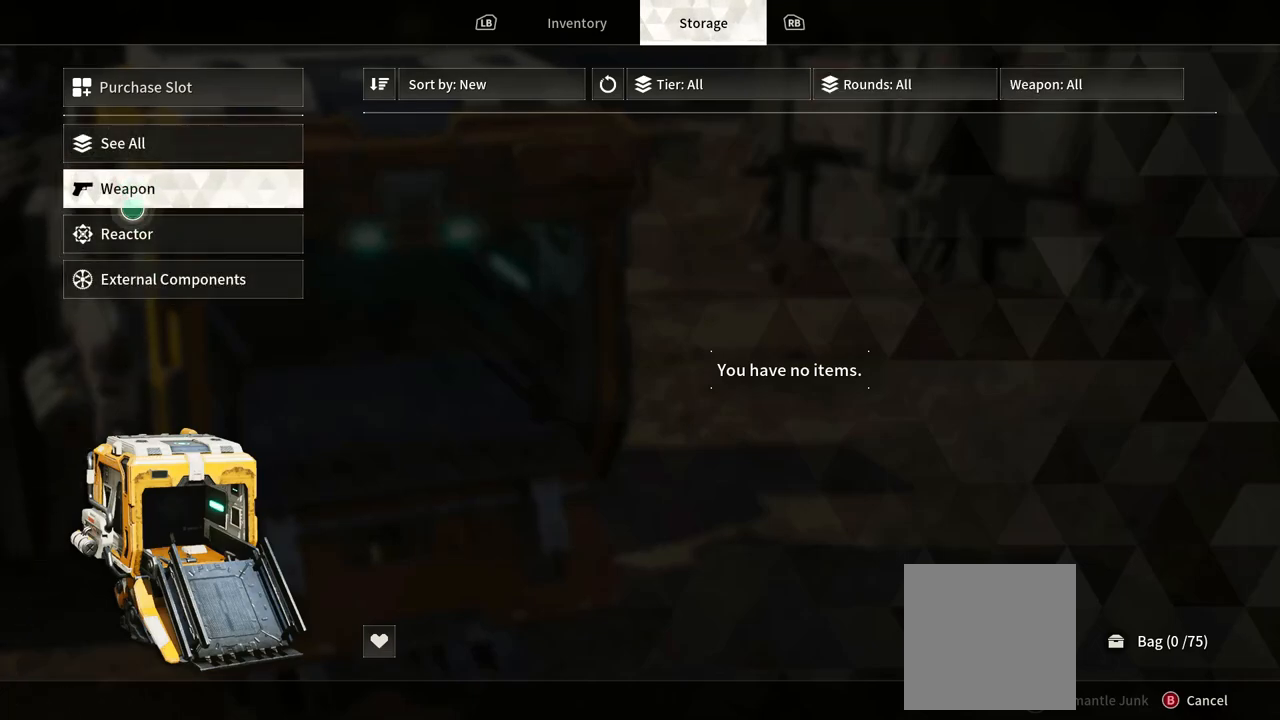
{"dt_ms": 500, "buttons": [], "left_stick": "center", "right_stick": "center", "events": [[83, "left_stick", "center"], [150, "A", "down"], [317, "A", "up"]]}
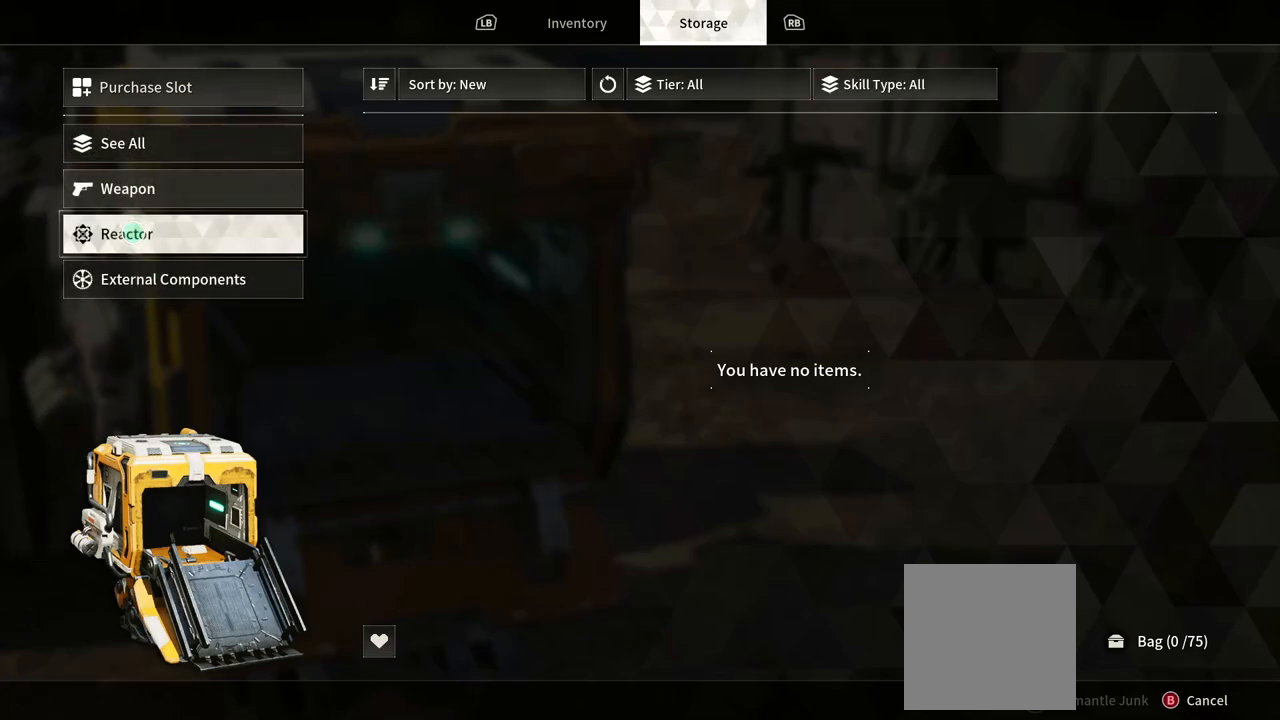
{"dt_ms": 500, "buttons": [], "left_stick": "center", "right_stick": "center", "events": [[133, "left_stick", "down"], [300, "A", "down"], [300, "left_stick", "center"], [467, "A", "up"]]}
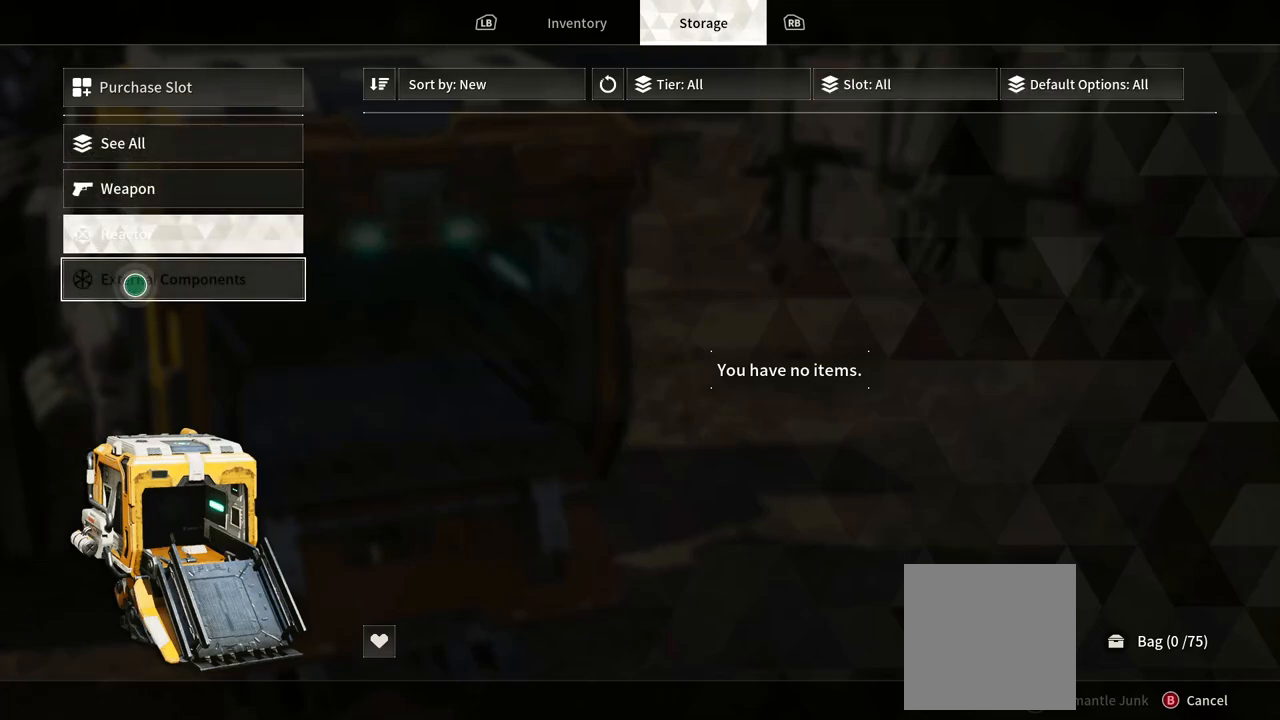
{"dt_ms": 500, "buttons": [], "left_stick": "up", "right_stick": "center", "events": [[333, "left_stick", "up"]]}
────
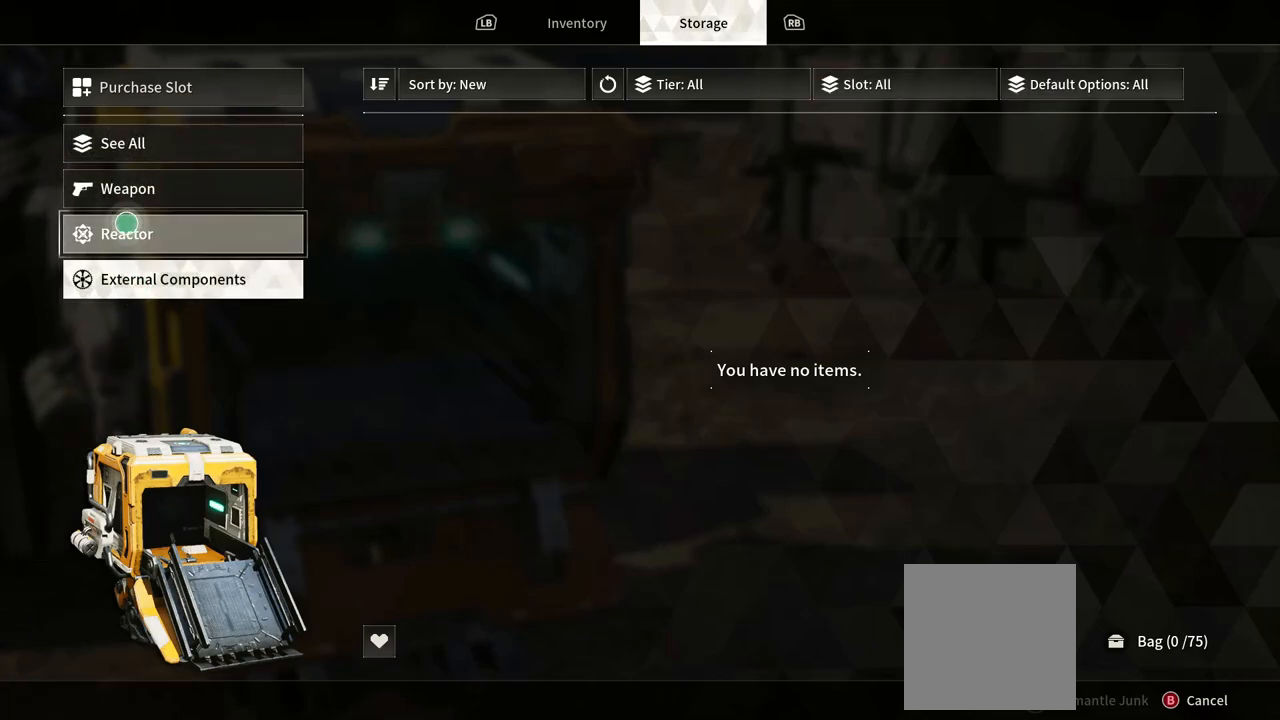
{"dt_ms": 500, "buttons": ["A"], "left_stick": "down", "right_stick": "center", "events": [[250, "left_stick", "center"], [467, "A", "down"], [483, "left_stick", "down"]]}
────
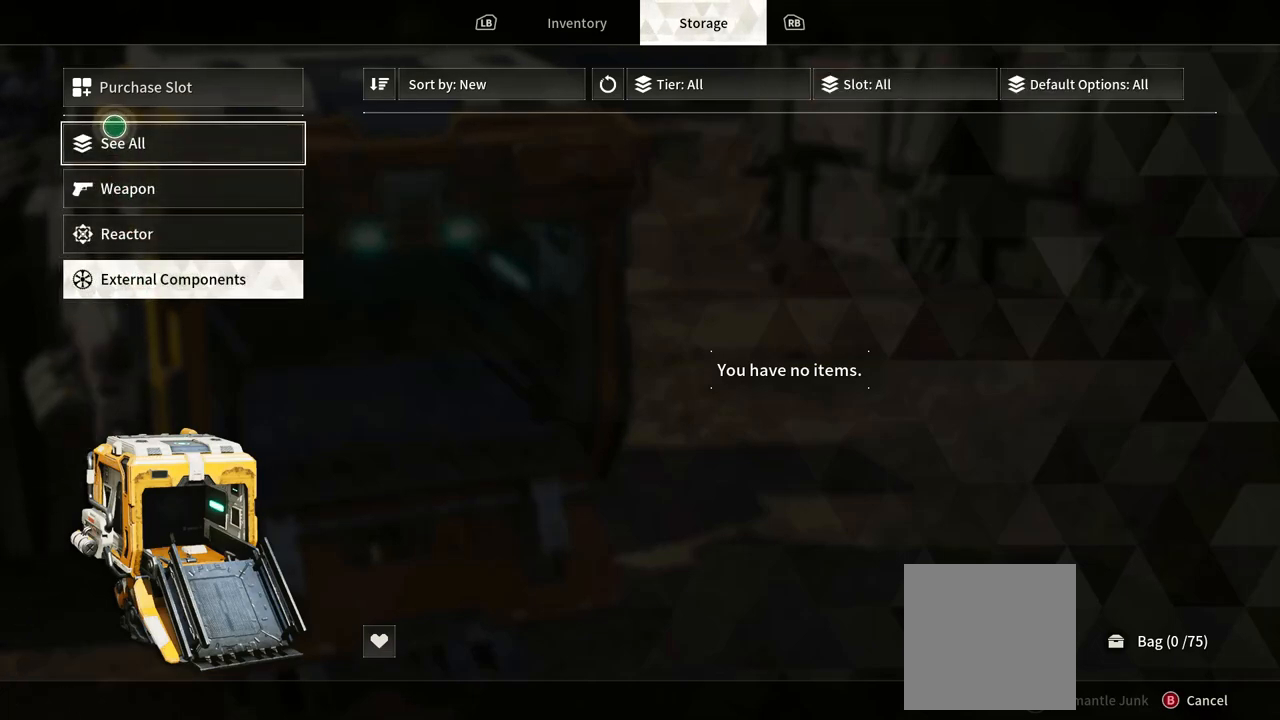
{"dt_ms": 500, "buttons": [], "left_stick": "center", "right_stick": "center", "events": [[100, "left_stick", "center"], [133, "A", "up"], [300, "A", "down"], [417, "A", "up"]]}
────
- _WHAT YOU SHOULD DO_: Where does the word "down" appear in the records above? Return every line that holds it.

- _TASK SOLUTION_:
{"dt_ms": 500, "buttons": [], "left_stick": "center", "right_stick": "center", "events": [[83, "left_stick", "center"], [150, "A", "down"], [317, "A", "up"]]}
{"dt_ms": 500, "buttons": [], "left_stick": "center", "right_stick": "center", "events": [[133, "left_stick", "down"], [300, "A", "down"], [300, "left_stick", "center"], [467, "A", "up"]]}
{"dt_ms": 500, "buttons": ["A"], "left_stick": "down", "right_stick": "center", "events": [[250, "left_stick", "center"], [467, "A", "down"], [483, "left_stick", "down"]]}
{"dt_ms": 500, "buttons": [], "left_stick": "center", "right_stick": "center", "events": [[100, "left_stick", "center"], [133, "A", "up"], [300, "A", "down"], [417, "A", "up"]]}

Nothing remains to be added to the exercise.